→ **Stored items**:
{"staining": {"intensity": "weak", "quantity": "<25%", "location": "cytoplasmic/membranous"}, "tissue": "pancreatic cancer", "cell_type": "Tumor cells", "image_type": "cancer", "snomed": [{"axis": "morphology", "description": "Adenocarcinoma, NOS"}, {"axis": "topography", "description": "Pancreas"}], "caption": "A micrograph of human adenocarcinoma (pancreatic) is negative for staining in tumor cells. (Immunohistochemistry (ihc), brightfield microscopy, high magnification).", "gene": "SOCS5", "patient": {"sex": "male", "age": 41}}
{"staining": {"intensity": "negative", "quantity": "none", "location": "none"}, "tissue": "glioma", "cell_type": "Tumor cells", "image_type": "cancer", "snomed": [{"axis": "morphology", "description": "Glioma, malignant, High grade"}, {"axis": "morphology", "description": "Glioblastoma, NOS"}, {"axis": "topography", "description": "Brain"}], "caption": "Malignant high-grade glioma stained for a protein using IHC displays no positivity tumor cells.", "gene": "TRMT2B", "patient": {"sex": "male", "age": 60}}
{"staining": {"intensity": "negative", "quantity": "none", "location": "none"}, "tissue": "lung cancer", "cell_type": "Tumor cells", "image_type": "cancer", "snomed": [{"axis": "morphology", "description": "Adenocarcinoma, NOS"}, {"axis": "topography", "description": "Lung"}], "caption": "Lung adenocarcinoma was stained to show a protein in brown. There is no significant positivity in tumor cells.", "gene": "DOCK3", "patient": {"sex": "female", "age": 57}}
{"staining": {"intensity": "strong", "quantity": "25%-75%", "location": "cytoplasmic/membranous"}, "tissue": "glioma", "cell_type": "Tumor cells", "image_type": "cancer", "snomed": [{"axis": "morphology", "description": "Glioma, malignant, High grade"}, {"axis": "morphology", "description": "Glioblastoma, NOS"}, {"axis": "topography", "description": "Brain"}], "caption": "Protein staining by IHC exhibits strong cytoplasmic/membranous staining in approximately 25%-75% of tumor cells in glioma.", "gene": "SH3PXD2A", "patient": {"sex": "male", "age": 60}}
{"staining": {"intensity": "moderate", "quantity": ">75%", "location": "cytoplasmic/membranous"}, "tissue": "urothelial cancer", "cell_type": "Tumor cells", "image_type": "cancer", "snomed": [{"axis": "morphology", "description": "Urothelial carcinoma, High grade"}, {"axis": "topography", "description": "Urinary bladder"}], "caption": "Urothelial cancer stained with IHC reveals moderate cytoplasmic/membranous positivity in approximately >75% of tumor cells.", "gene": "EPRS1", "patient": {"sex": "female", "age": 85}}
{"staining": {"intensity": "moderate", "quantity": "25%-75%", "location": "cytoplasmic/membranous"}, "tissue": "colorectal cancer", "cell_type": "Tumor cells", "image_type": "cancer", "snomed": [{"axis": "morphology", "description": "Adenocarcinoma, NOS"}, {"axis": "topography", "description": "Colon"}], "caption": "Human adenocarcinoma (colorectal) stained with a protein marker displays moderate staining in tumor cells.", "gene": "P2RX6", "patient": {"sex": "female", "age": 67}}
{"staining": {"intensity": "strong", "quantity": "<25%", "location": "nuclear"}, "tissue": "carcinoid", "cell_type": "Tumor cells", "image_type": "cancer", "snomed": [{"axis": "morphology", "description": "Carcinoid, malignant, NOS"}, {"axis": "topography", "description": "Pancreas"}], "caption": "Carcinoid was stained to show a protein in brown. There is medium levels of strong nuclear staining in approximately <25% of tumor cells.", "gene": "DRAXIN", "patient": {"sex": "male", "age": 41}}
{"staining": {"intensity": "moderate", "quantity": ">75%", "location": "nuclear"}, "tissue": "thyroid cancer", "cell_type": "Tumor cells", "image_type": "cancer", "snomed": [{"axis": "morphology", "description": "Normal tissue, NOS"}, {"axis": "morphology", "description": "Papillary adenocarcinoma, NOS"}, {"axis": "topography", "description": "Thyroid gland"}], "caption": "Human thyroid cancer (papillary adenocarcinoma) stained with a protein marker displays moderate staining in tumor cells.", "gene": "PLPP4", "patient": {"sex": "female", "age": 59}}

→ **Task description**:
Using the same words as the original, repeat the records above.

→ **The completed task**:
{"staining": {"intensity": "weak", "quantity": "<25%", "location": "cytoplasmic/membranous"}, "tissue": "pancreatic cancer", "cell_type": "Tumor cells", "image_type": "cancer", "snomed": [{"axis": "morphology", "description": "Adenocarcinoma, NOS"}, {"axis": "topography", "description": "Pancreas"}], "caption": "A micrograph of human adenocarcinoma (pancreatic) is negative for staining in tumor cells. (Immunohistochemistry (ihc), brightfield microscopy, high magnification).", "gene": "SOCS5", "patient": {"sex": "male", "age": 41}}
{"staining": {"intensity": "negative", "quantity": "none", "location": "none"}, "tissue": "glioma", "cell_type": "Tumor cells", "image_type": "cancer", "snomed": [{"axis": "morphology", "description": "Glioma, malignant, High grade"}, {"axis": "morphology", "description": "Glioblastoma, NOS"}, {"axis": "topography", "description": "Brain"}], "caption": "Malignant high-grade glioma stained for a protein using IHC displays no positivity tumor cells.", "gene": "TRMT2B", "patient": {"sex": "male", "age": 60}}
{"staining": {"intensity": "negative", "quantity": "none", "location": "none"}, "tissue": "lung cancer", "cell_type": "Tumor cells", "image_type": "cancer", "snomed": [{"axis": "morphology", "description": "Adenocarcinoma, NOS"}, {"axis": "topography", "description": "Lung"}], "caption": "Lung adenocarcinoma was stained to show a protein in brown. There is no significant positivity in tumor cells.", "gene": "DOCK3", "patient": {"sex": "female", "age": 57}}
{"staining": {"intensity": "strong", "quantity": "25%-75%", "location": "cytoplasmic/membranous"}, "tissue": "glioma", "cell_type": "Tumor cells", "image_type": "cancer", "snomed": [{"axis": "morphology", "description": "Glioma, malignant, High grade"}, {"axis": "morphology", "description": "Glioblastoma, NOS"}, {"axis": "topography", "description": "Brain"}], "caption": "Protein staining by IHC exhibits strong cytoplasmic/membranous staining in approximately 25%-75% of tumor cells in glioma.", "gene": "SH3PXD2A", "patient": {"sex": "male", "age": 60}}
{"staining": {"intensity": "moderate", "quantity": ">75%", "location": "cytoplasmic/membranous"}, "tissue": "urothelial cancer", "cell_type": "Tumor cells", "image_type": "cancer", "snomed": [{"axis": "morphology", "description": "Urothelial carcinoma, High grade"}, {"axis": "topography", "description": "Urinary bladder"}], "caption": "Urothelial cancer stained with IHC reveals moderate cytoplasmic/membranous positivity in approximately >75% of tumor cells.", "gene": "EPRS1", "patient": {"sex": "female", "age": 85}}
{"staining": {"intensity": "moderate", "quantity": "25%-75%", "location": "cytoplasmic/membranous"}, "tissue": "colorectal cancer", "cell_type": "Tumor cells", "image_type": "cancer", "snomed": [{"axis": "morphology", "description": "Adenocarcinoma, NOS"}, {"axis": "topography", "description": "Colon"}], "caption": "Human adenocarcinoma (colorectal) stained with a protein marker displays moderate staining in tumor cells.", "gene": "P2RX6", "patient": {"sex": "female", "age": 67}}
{"staining": {"intensity": "strong", "quantity": "<25%", "location": "nuclear"}, "tissue": "carcinoid", "cell_type": "Tumor cells", "image_type": "cancer", "snomed": [{"axis": "morphology", "description": "Carcinoid, malignant, NOS"}, {"axis": "topography", "description": "Pancreas"}], "caption": "Carcinoid was stained to show a protein in brown. There is medium levels of strong nuclear staining in approximately <25% of tumor cells.", "gene": "DRAXIN", "patient": {"sex": "male", "age": 41}}
{"staining": {"intensity": "moderate", "quantity": ">75%", "location": "nuclear"}, "tissue": "thyroid cancer", "cell_type": "Tumor cells", "image_type": "cancer", "snomed": [{"axis": "morphology", "description": "Normal tissue, NOS"}, {"axis": "morphology", "description": "Papillary adenocarcinoma, NOS"}, {"axis": "topography", "description": "Thyroid gland"}], "caption": "Human thyroid cancer (papillary adenocarcinoma) stained with a protein marker displays moderate staining in tumor cells.", "gene": "PLPP4", "patient": {"sex": "female", "age": 59}}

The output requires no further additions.